How Fast Can We Do Our Probate Case?
If you mean “fast” as a means of putting up a property for sale, then the answer might be “as fast as a month or two.” If you mean to ask long will it take for it all to be over? Perhaps, you might need to understand that probate does not necessarily ever have to end. Many lawyers keep the probate open in the event that a newly discovered piece of property belonging to the estate needs to be distributed to the rightful heir. There is no harm in keeping a probate case open forever.
How Many Types of Probate Are There?
In Texas, there are primarily two types of probate of a will. An administration (either independent or dependent) and a probate of a will as a muniment of title only. The former anticipates the need to manage estate property, or perhaps, pay debts off. The latter is primarily used for getting the property into the right hands without any need to manage property or to pay debts.
What Is An Independent Administration?
The horror stories about lengthy and expensive probates generally arise from non-independent probate administrations. In Texas, the legislature has made a “fast-track” style of probate which allows the executor to handle all of the important aspects of settling an estate without the need for constant court hearings, and mounting lawyer fees.
Steps of Texas Probate
Typically, the named executor will file an application for probate the Decedent’s will. Probate is conducted in the county of the Decedent’s last residence, or where the Decedent has substantial assets.
Following the filing of the probate application, the county clerk will post a notice at the courthouse to notify all that a probate application was filed. Where no contests are filed against the application, the probate court will conduct a hearing on whether to accept the will to probate, appoint an executor, and open an administration of the estate.
After an executor or administrator is named to the estate, he or she will normally be required to file an inventory of all the assets in the estate within 90 days of appointment. The executor must swear that the inventory is accurate to the best of his or her knowledge.
The Inventory must include sufficiently detailed descriptions of the estate assets together with reasonable valuations of such assets. There is an exception to the filing rule for independent executors. If there are no unpaid debts owed by the estate, except for secured debts, taxes, and administration expenses, and if the decedent’s will does not require the Inventory to be filed, then the executor may file an affidavit in lieu of inventory instead of an inventory.

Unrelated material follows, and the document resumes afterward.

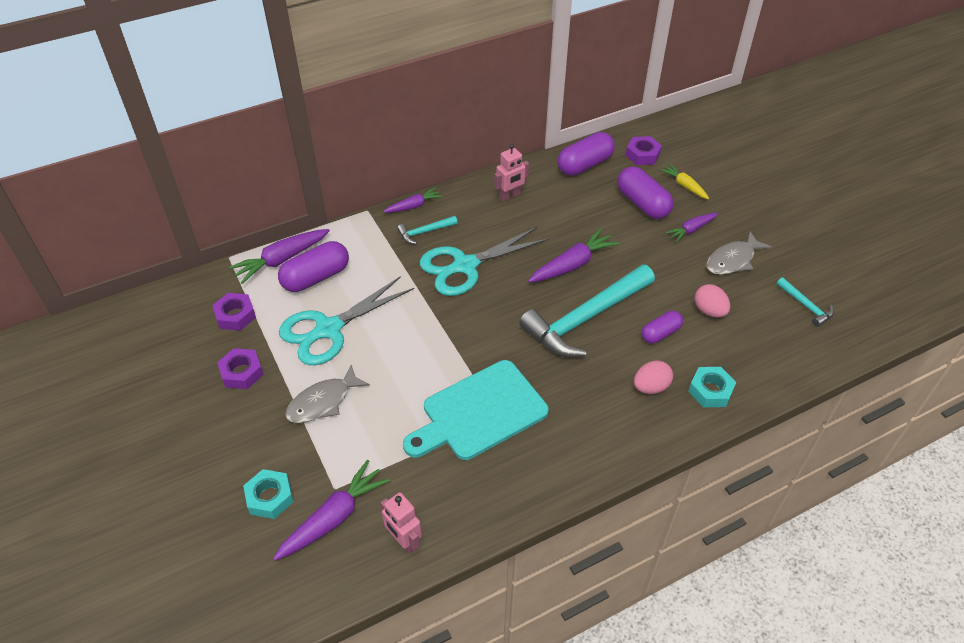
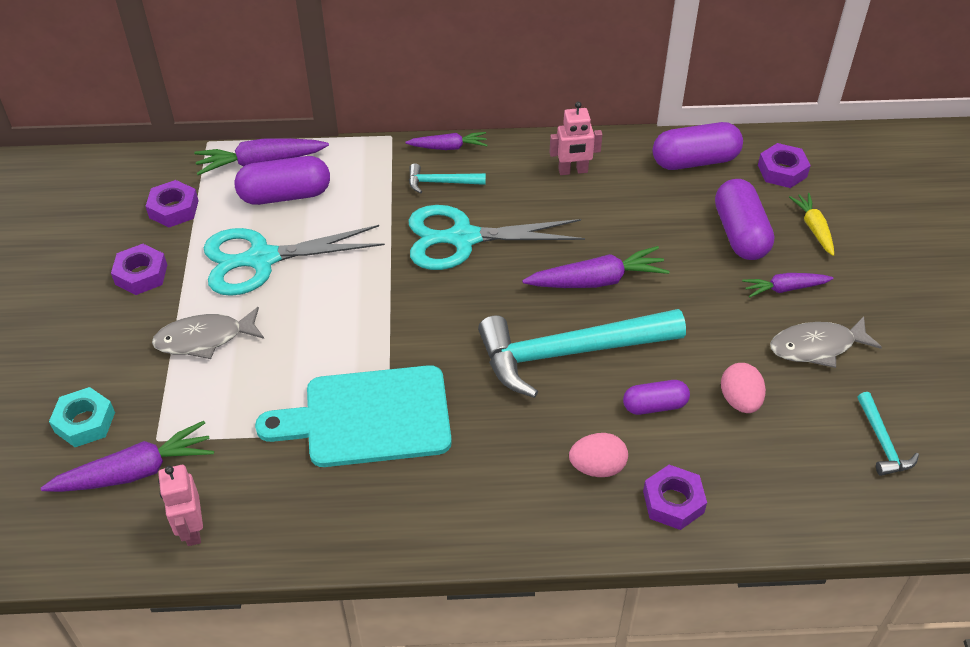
camera: 25 degrees right, 0 degrees up
(710, 391) = (673, 502): turquoise nut -> purple nut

the executor will notify beneficiaries of the estate. In place of receiving formal notice, beneficiaries may also sign waivers of service. At any rate, the executor will be required to certify to the court that all beneficiaries have been given proper notice.
Because Decedents usually pass with outstanding bills, therefore, in addition to the beneficiaries, secured creditors are also entitled to receive notice of the probate proceeding. Unsecured, or non-lien creditors, do not necessarily receive formal notice (other than published notices in the newspaper), but their claims, if timely filed, will need to be addressed by either accepting their claim, which requires an attempt to pay, or by rejecting the claim (putting the ball into their court to prove the validity of the claim).
All valid debts must be paid from the estate. Typical debts include expenses of the last illness, medical bills, mortgages and other personal debts.
The estate cannot be concluded if family members or other potential beneficiaries are contesting a will, or if they file for your removal as executor. These disputes must be decided by a probate court judge.
In the state of Texas, contesting a will must be done within two years after the original probate. Good legal counsel may be necessary to direct and guide you through the dispute process.
The person contesting a will must prove that the will is invalid or that there is something wrong with it. There are several ways that a will can be determined to be invalid, including: proving that the will was forged; that the will was the result of undue influence on the Decedent; that the Decedent was incompetent at the time of signing; that the will was not properly endorsed; or that another document is perhaps the true will of the Decedent.
In lieu of going to court, many people contesting a will often find that resolving conflict with the other parties is a great alternative to litigation in Texas probate.
After the disputes are resolved, any remaining assets are then distributed to the beneficiaries as provided for by the will.